America has been deeply entrenched in a love affair with sushi for quite some time, and for good reason. When properly prepared, the traditional Japanese dish is a delicious form of art. But is sushi good for you? Fish is bomb for your body, yes, but what about mercury? And white rice? And those fancy rolls that come with all the elaborate ingredients and sweet, salty sauces?
To boil down the nutrition facts on sushi—and whether or not it should be our go-to healthy date night dinner dish—we spoke with Rebekah Blakely, RDN, a registered dietitian and nutrition expert for the Vitamin Shoppe. Unsurprisingly, the answer isn’t quite black and white.
Is sushi healthy or not?
“A lot of people think of sushi as one of the healthiest options when eating out—and it can be,” says Blakely. “However, not all sushi is food for you. It depends a lot on the ingredients used and how it’s prepared.
While fresh fish is a great protein source and can supply healthy fats the body needs, many of the things we put with or around it can really add up, calorie- and sodium-wise, for little nutritional value.
For example, the most common sushi item is a sushi roll. Sushi rolls are usually seafood and vegetables wrapped in white rice. The rice is mixed with vinegar and sugar and packed tight. “Just one sushi roll can contain a half cup to one cup of rice and usually 300 to 500 calories (for most specialty rolls), and a lot of people order two or three rolls. “Studies have shown a connection between high intake of refined carbs—like white rice—and increases in blood sugar and insulin, which can in turn increase risk of diabetes and heart disease.”
When you add mayonnaise-based sauces, fried sides, and/or sake, you’ve likely come close to your calorie needs for the day. If you dip your rolls in soy sauce you might save on calories, but just one tablespoon has almost 900 milligrams of sodium (almost 40 percent daily recommendation), not to mention the extra sodium in the sushi itself. Oof.
Health benefits of sushi
There’s always an upside. Studies have shown that those who adhere to the Japanese food guidelines have a 15 percent lower mortality rate. “This would include eating foods like sushi, fish, pickled vegetables, miso, and seaweed,” explains Blakely. All of the above offer many health benefits, from iodine in seaweed (it improves thyroid health) to plenty of vitamin A (for glowing skin and a stronger immune system). “Just keep in mind that eating high calorie sushi rolls a couple times per week with no other changes will not produce the same results.”

● ● ●

**WORK TASK 1**
Translate this sentence from the sushi article into Spanish: "Sushi rolls are usually seafood and vegetables wrapped in white rice."
**WORK TASK 2**
Quote the passage of the sushi article that begins with the words containing "While fresh fish" and ends with "little nutritional value.".
**WORK TASK 3**
Please extend the sushi article, picking up after its final sentence.

● ● ●

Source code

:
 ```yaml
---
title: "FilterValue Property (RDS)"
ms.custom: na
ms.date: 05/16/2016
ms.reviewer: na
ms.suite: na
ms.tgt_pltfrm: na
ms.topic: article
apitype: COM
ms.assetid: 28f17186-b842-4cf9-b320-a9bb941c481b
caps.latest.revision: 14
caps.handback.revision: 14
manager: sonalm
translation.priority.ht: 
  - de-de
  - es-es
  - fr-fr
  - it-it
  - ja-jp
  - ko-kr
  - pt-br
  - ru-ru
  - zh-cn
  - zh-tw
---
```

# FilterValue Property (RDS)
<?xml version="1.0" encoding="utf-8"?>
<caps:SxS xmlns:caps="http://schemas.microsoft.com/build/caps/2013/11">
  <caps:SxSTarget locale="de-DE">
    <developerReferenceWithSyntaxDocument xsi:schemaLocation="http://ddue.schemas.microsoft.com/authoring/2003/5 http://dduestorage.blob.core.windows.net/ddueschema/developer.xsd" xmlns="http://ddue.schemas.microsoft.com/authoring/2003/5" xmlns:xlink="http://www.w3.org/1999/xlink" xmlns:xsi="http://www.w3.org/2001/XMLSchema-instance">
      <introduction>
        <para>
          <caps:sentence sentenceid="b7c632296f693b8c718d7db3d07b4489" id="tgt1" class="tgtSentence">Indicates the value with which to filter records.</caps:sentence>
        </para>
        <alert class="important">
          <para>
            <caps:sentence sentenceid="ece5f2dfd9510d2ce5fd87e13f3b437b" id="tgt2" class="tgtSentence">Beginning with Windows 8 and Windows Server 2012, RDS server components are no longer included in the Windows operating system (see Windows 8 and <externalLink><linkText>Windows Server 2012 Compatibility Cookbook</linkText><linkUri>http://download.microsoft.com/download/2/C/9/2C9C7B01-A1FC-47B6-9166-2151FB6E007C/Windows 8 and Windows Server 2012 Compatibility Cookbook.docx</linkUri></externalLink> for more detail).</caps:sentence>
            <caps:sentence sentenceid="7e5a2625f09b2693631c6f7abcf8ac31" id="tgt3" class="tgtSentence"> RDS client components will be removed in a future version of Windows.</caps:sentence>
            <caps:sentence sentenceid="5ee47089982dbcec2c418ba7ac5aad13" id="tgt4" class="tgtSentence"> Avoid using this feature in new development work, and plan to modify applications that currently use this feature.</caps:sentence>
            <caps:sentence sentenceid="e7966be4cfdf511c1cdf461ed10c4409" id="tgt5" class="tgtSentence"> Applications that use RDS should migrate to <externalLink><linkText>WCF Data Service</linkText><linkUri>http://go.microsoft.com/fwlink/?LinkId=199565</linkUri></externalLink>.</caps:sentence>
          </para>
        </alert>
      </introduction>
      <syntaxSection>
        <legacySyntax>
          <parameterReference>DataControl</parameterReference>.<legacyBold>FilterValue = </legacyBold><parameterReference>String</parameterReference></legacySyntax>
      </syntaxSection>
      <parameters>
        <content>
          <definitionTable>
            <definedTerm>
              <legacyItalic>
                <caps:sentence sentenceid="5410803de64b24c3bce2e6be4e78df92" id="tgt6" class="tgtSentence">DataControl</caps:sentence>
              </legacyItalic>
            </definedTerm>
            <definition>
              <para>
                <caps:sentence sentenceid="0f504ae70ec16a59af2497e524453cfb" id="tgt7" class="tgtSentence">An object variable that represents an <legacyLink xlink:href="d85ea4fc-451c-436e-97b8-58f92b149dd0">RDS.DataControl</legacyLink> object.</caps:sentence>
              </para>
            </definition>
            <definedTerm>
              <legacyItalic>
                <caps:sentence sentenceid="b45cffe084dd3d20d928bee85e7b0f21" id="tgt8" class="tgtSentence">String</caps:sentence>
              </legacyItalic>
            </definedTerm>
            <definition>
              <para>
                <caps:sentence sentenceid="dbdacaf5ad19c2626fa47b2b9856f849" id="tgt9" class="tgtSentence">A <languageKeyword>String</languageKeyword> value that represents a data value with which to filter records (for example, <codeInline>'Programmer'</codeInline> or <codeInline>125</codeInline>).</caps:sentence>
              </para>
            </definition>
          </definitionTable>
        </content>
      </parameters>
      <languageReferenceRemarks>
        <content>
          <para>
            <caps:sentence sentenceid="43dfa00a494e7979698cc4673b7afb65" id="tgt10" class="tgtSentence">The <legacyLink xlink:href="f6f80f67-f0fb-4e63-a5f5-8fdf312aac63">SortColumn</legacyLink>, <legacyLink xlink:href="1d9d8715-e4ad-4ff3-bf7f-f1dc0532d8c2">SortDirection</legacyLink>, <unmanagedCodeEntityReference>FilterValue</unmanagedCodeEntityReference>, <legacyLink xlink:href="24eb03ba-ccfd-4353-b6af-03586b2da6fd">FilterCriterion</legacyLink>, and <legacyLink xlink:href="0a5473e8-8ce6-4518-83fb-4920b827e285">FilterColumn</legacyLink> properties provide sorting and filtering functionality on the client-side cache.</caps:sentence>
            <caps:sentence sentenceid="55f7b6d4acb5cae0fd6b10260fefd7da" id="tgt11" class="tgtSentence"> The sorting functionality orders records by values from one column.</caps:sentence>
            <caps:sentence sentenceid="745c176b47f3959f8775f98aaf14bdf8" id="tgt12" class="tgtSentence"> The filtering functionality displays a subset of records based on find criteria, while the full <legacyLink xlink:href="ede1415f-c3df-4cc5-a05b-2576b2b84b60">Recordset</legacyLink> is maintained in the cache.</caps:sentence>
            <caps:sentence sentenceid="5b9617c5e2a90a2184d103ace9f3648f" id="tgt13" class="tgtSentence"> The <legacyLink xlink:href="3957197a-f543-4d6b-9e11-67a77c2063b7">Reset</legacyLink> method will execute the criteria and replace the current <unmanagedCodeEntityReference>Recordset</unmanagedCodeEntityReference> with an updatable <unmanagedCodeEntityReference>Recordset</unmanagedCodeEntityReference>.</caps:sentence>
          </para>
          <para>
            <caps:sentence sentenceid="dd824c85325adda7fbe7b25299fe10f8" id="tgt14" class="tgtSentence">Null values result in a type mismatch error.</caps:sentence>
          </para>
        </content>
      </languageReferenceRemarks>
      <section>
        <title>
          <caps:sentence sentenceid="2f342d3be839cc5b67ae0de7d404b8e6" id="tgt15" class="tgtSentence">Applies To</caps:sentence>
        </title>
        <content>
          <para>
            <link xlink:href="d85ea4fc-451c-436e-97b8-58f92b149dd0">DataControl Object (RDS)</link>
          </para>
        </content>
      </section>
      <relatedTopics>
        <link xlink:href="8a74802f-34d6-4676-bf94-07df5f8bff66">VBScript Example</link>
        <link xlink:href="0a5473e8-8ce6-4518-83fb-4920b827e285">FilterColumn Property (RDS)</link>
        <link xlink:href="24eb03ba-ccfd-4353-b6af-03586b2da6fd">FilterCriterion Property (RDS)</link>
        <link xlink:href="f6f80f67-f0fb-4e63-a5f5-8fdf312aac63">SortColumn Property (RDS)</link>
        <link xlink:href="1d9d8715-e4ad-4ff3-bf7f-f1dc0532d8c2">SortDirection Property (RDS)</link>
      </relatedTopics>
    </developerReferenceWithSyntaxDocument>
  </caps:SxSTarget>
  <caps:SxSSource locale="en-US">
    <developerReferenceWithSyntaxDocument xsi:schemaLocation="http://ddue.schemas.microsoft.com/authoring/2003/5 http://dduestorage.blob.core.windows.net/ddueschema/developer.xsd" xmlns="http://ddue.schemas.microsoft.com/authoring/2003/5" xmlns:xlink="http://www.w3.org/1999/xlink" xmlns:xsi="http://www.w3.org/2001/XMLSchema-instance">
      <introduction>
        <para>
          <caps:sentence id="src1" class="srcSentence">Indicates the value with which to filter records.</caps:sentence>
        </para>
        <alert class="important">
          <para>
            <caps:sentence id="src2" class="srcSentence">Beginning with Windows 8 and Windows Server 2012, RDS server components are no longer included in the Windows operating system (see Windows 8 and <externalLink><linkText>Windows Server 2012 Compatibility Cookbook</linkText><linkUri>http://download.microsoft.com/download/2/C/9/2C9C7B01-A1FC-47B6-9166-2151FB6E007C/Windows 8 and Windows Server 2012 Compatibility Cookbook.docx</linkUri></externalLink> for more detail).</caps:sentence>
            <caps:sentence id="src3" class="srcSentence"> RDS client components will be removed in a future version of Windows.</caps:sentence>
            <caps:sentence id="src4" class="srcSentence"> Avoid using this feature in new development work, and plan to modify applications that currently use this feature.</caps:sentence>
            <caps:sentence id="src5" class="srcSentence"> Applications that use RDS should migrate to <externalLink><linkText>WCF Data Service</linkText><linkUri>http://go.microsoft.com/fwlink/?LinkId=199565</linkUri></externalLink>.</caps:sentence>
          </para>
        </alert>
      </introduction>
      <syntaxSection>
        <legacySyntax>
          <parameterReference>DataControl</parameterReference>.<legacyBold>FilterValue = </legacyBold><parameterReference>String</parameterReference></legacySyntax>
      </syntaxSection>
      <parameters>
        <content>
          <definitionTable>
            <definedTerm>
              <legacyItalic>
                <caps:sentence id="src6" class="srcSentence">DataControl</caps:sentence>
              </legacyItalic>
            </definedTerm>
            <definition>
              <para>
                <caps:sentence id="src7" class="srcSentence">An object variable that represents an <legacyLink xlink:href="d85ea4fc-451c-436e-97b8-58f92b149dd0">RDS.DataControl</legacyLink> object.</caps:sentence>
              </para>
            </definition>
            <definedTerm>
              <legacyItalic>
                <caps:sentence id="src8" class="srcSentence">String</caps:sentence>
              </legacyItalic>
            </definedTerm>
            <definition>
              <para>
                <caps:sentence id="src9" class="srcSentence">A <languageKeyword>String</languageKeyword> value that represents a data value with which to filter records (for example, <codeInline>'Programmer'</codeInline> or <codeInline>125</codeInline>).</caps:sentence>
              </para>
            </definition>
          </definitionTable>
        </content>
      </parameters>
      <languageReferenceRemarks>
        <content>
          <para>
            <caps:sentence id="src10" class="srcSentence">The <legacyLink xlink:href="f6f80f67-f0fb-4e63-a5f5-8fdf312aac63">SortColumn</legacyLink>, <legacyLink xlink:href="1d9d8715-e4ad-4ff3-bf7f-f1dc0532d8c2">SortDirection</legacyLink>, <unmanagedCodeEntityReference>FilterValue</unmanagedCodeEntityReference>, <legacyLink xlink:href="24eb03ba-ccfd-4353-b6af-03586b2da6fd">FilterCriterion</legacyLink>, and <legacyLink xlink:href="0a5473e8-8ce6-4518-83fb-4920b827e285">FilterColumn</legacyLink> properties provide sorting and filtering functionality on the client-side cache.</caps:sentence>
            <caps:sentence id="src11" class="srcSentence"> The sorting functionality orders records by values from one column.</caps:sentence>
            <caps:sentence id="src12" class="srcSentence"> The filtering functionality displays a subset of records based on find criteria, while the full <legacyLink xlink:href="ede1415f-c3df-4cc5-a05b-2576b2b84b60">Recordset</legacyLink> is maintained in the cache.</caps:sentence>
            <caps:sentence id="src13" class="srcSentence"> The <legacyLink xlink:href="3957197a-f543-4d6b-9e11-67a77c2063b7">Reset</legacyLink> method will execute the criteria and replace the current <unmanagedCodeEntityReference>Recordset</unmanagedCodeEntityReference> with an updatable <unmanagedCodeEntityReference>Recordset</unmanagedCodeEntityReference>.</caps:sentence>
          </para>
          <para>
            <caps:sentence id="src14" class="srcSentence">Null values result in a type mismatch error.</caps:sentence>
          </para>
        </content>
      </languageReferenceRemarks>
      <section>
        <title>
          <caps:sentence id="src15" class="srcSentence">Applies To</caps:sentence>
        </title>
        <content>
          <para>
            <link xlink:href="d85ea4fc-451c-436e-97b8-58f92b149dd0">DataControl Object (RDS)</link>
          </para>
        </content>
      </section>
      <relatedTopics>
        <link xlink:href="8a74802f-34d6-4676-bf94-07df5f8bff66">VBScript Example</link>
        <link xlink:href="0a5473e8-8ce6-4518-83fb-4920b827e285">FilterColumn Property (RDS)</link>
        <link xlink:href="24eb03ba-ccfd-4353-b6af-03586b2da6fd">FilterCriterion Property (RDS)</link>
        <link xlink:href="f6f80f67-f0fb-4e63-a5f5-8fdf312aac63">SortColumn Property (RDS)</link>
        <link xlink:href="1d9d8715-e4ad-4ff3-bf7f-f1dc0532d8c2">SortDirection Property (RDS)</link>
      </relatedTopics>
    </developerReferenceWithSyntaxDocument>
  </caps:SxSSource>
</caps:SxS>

● ● ●

**TASK RESULT 1**
Los rolls de sushi suelen ser mariscos y verduras envueltos en arroz blanco.

**TASK RESULT 2**
While fresh fish is a great protein source and can supply healthy fats the body needs, many of the things we put with or around it can really add up, calorie- and sodium-wise, for little nutritional value.

**TASK RESULT 3**
Many studies also point to the benefits of regularly consuming fish and getting adequate omega-3 fatty acids (including decreased risk of heart disease, stroke, autoimmune issues, and depression).
What about mercury?
Another concern for those eating sushi regularly is mercury content. Some fish—including king mackerel, marlin, orange roughy, shark, swordfish, tilefish, ahi tuna, and bigeye tuna—are a lot higher in mercury than others. “High exposure to mercury can lead to health issues including fatigue, depression, weight loss, memory loss, and more serious neurodegenerative issues,” Blakely says. There are multiple studies exploring the detrimental effects of mercury toxicity. Tuna is the most common source of mercury exposure in the country, so keep that in mind as you place your sushi order.
How can we make our sushi order healthier?
Choose low mercury fish, like salmon, shrimp, eel, crab, and trout—and avoid the high-mercury fish types we mentioned above.
Order one roll. If you like rolls, choose just one, then pair it with other options lower in carbs and calories like edamame, miso soup, or a side salad.
Skip the rice. Instead of a sushi roll wrapped in rice, request it be wrapped in cucumber. Or skip the rice all together and order sashimi. If you keep the rice, request brown rice for more fiber and nutritional value.